My People

In his too-brilliant-to-be-dismissed collection of essays bloodbeats: vol. 1, Los Angeles cultural critic Ernest Hardy writes that "selling blackness is permissible in the mainstream marketplace; celebrating it is not. Few folks know the difference." The occasion for Hardy's observation was the release of the music video for Janet Jackson's "Got Till It's Gone," of which he writes that the video "not only works the artfulness and artsiness that lie at the heart of everyday blackness but envisions a world of African cool, eroticism and playfulness that is electrifying in its forthrightness." "Got Till It's Gone" was released a decade ago and Hardy's argument is no less true today. Indeed blackness seems an industry unto itself, accessible on myriad media platforms and as pervasive as the air; there's rarely a moment where one can't conceivable choke on blackness--especially as the remote surfs past another reality show under-written by the Viacom Corporation. But where does one celebrate blackness at this moment?

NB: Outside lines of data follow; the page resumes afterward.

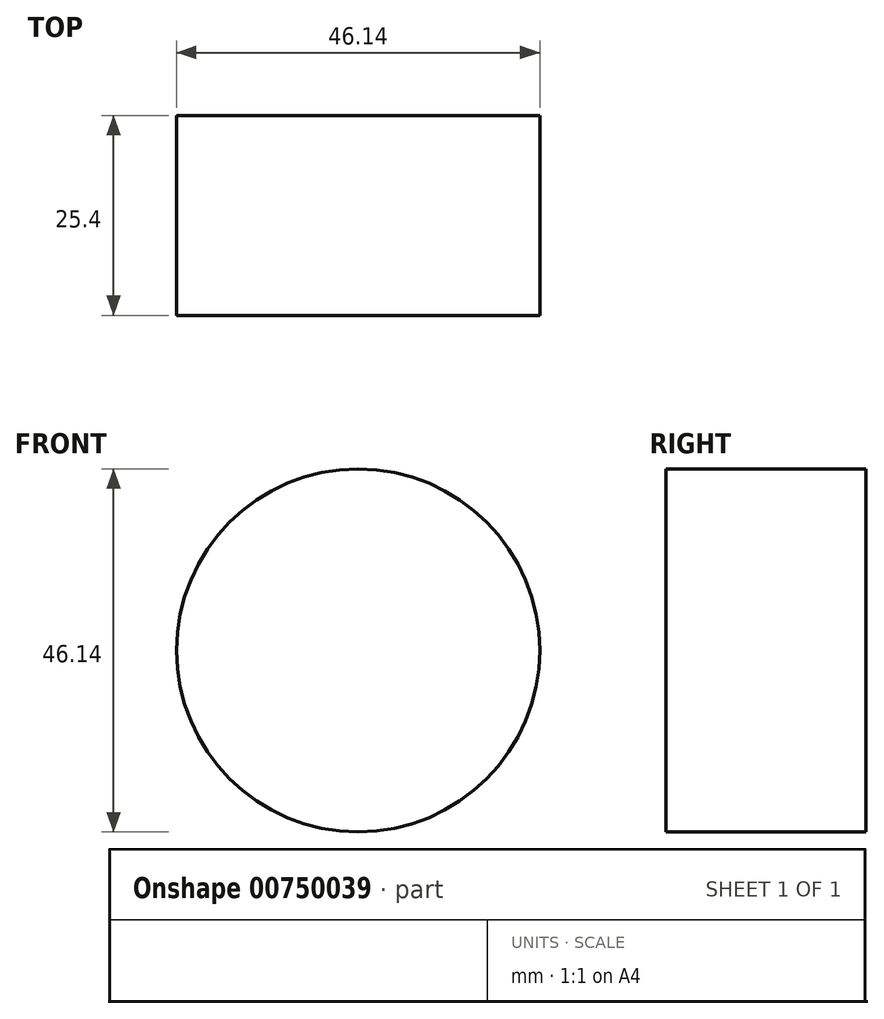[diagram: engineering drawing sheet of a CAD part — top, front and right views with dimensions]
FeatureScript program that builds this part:
annotation { "Feature Type Name" : "Feature", "Feature Type Description" : "" }
export const myFeature = defineFeature(function(context is Context, id is Id, definition is map)
    precondition{}
    {
        {
            var Q0;
            Q0=qCreatedBy(makeId("Front.planeOp"),FACE);
            var sketch = newSketch(context, id + "F0", { "sketchPlane" : qUnion([Q0])});
            skCircle(sketch, "E0", {"center": v(0, 0) * mm, "radius": 23.07 * mm});
            skSolve(sketch);
        }
        {
            var Q0;
            Q0 = qSketchRegion(id + "F0", true);
            extrude(context, id + "F1", {"entities" : qUnion([Q0]), "depth" : 25.4 * mm, "offsetDistance" : 25.4 * mm});
        }
    });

There's little doubt that this was a question that Edward Kennedy Ellington--The Duke--confronted most of his adult life and throughout a musical career that spanned 50 years until his death in 1974. Being "on the road" was one of the definitive metaphors of Ellington's career--he took the music to the people, often 200 nights a year. The sheer volume of the volume music Ellington produced, often with collaborators like Billy Strayhorn, suggests that he always carried the people and their blackness close to him. With songs like "Sophisticated Lady," "Mood Indigo," "Take the 'A' Train," "Satin Doll," and "Come Sunday" Duke Ellington created a space within American society to publically love black people, a fact he always reinforced during performances when he often said to the crowd "We love you madly." And while his audiences at the peak of his career were often integrated, many of his black fans intuitively understood the phrase as a gesture of love towards them.

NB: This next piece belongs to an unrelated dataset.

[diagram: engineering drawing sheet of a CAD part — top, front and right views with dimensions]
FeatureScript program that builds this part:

As a black man of relative privilege who lived through the transition from Jim Crow segregation to the racial détente that was integration, Ellington was always careful to put his fame--his genius--into the broader context of black life. So with a gem like "Heritage" (subtitled, "My Mother, My Father" and featuring Jimmy McPhail on vocals) Ellington makes the emphatic point: "In me you see, the least of the family tree personality. I was raised in the palm of the hand of the very best people in the land." And Ellington extended that logic with the song "My People" which bravely made the claim that his people--black people--were the literal soul of America. In the song's spoken word introduction, Ellington states, "My people...talking about freedom. Workin'. Building America into the most powerful nation in the world. Cotton. Sugar. Indigo. Iron. Coal. Peanuts. Steel. The railroad, you name it--the foundation of the United States rests on the sweat of My People!"

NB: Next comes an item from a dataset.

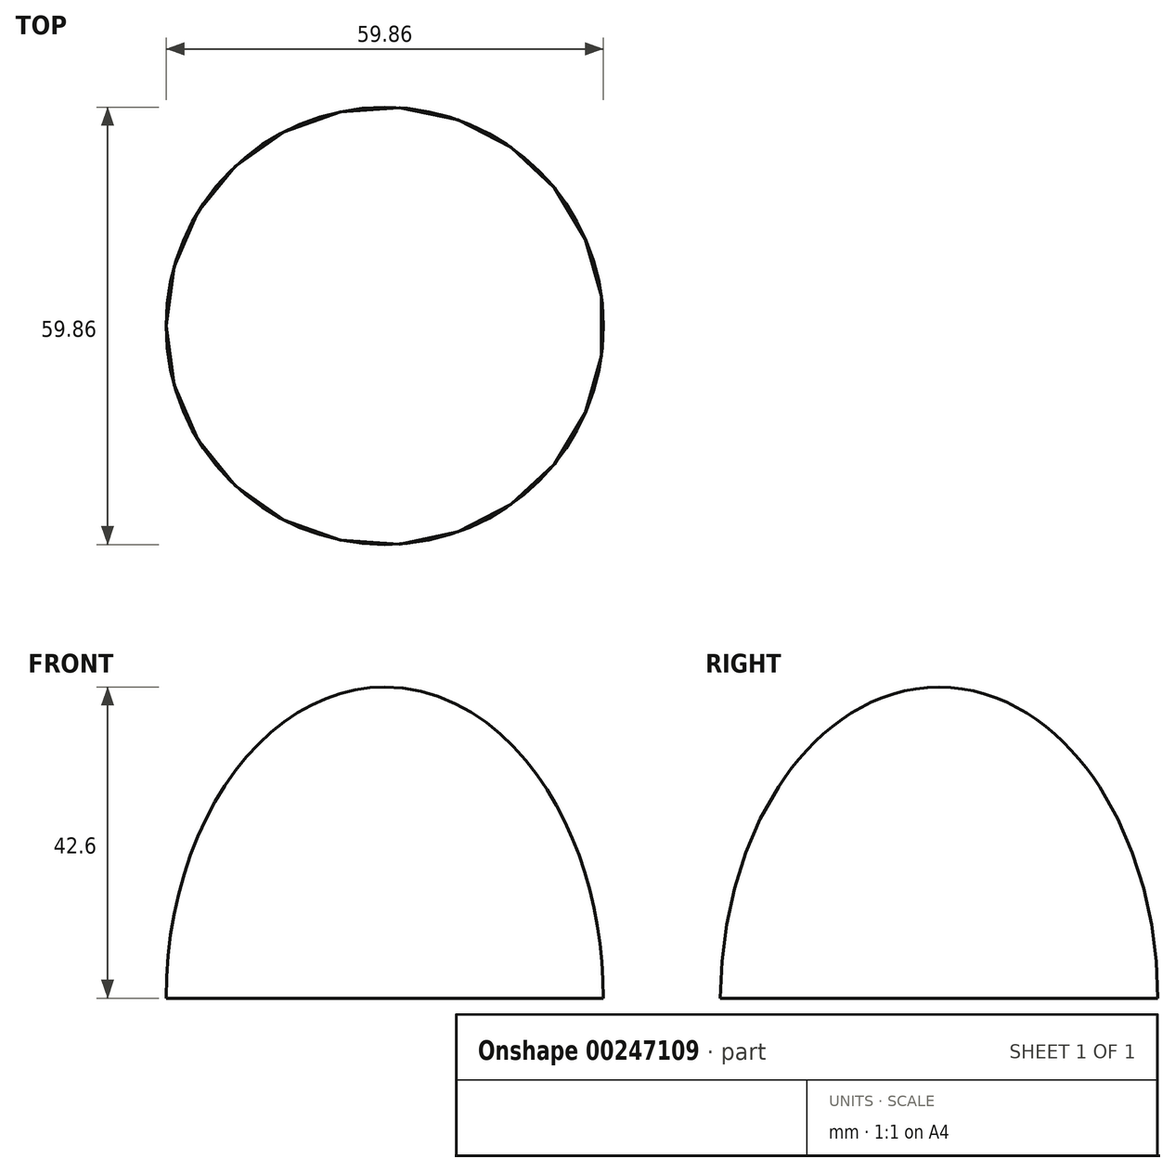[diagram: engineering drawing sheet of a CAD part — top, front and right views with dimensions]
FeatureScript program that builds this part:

Angie Stone's recent summoning of Ellington's spirit, via her own refashioning of "My People" (with help from James Ingram) brings into focus how critical Ellington's work was more than 50 years ago. Using Ellington's own introduction to introduce her version, the lyrics to Stone's "My People" traffic in tried-and-true racial uplift-isms ("my people rise, my people fight") but the song's brilliance is conveyed by the simple gesture of naming the names aloud. And when those utterances venture beyond black history month staples--often literally stapled on school bulletin boards--to include names like Vernon Johns, Dorothy Dandridge, Mahailia Jackson, Sugar Ray Robinson, Nat King Cole, Johnnie Cochran, Cuba Gooding Jr, Gregory Hines, Zadie Smith, Romare Bearden, Count Basie, Sidney Poitier, Barack Obama, Shirley Caesar, Moms Mabley, Richard Pryor, Nikki Giovanni, Biggie Smalls, Charlie Parker, Angela Davis, Dick Gregory, Langston Hughes, Charles White, Susan Taylor, Tiger Woods and even the Rutgers Women's Basketball team, one sees how expansive black culture can be and how little of it is seemingly available to us in the current marketplace formation.

Instead we're left to parse less-than-profound options like choosing between Kanye or Curtis, or street lit and Terri McMillian (who we were chastised for choosing over Gloria Naylor and Alice Walker a decade ago). Stone's "My People" is a reminder that blackness is so much larger than the marketplace will ever allow and it's with the same passion that Ellington stayed on the road celebrating the culture that we now need to seek it out.